■ WHAT THE TASK ASKS ■
How many lines in the records below contain the string "True"? Reply with the number alone.

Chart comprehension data
··········
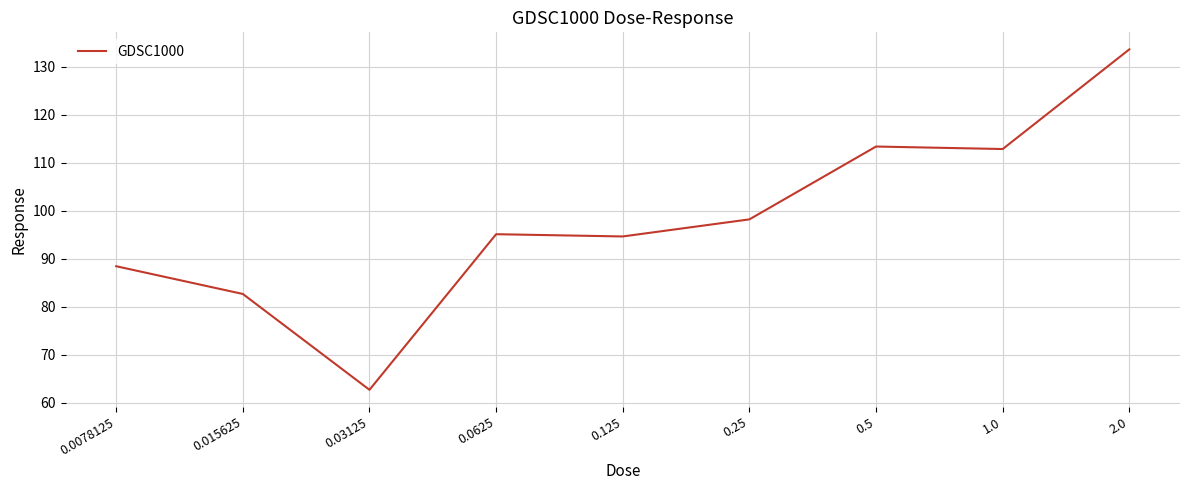

What is the ratio of the value at 0.0625 to the value at 0.015625?

1.2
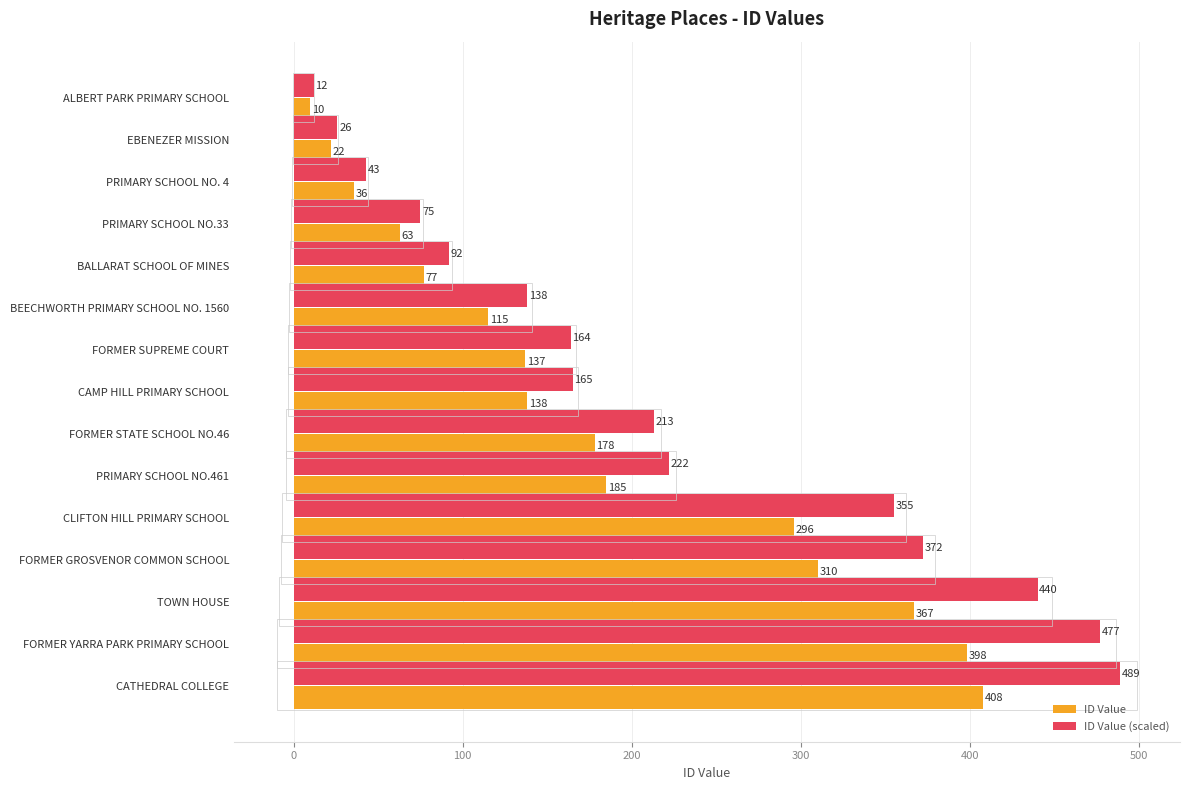

What is the spread (max minus min) of values at FORMER STATE SCHOOL NO.46?

35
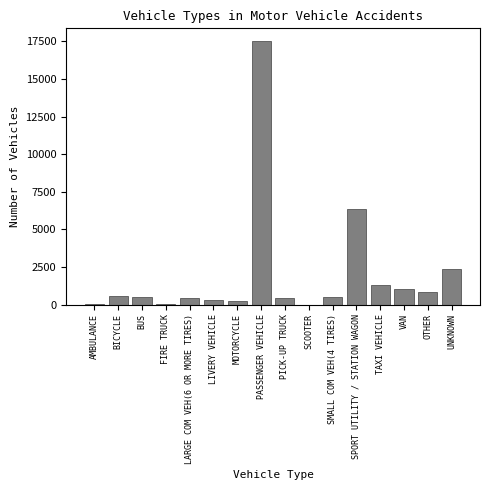

The value at PASSENGER VEHICLE is 17491. True or false?

True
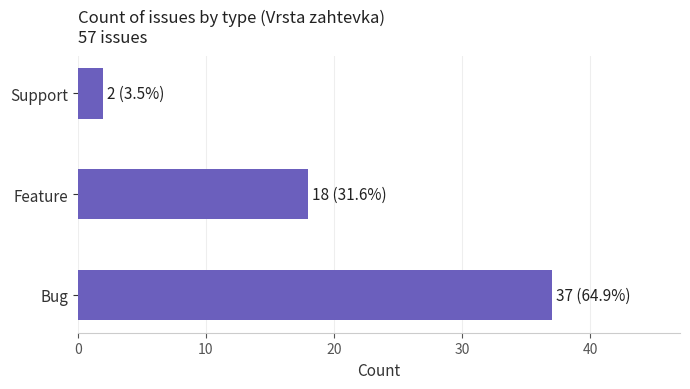

What is the minimum value shown in the chart?

2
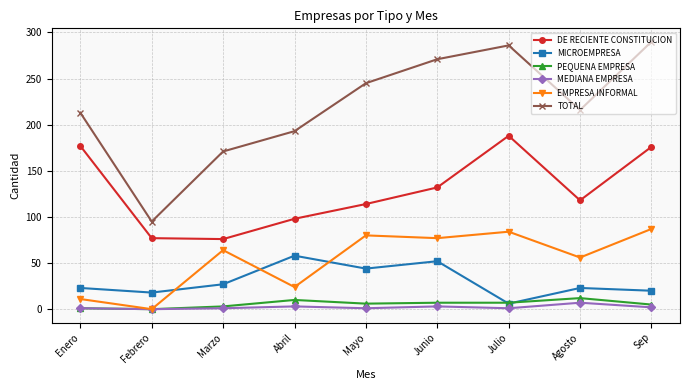

True or false: EMPRESA INFORMAL has a value of 142 at Julio.

False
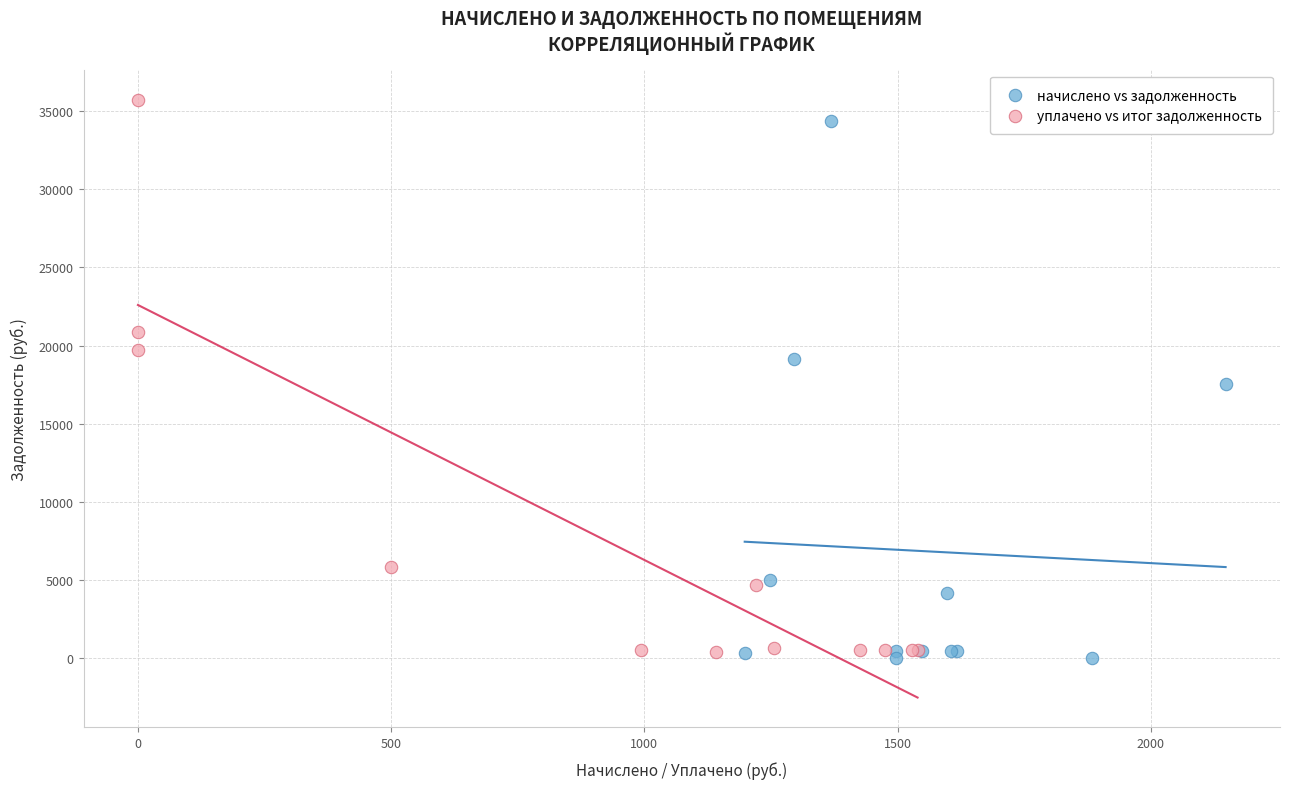

Which series has the largest Y range (max minus min)?

уплачено vs итог задолженность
··········
■ WORKED SOLUTION ■
3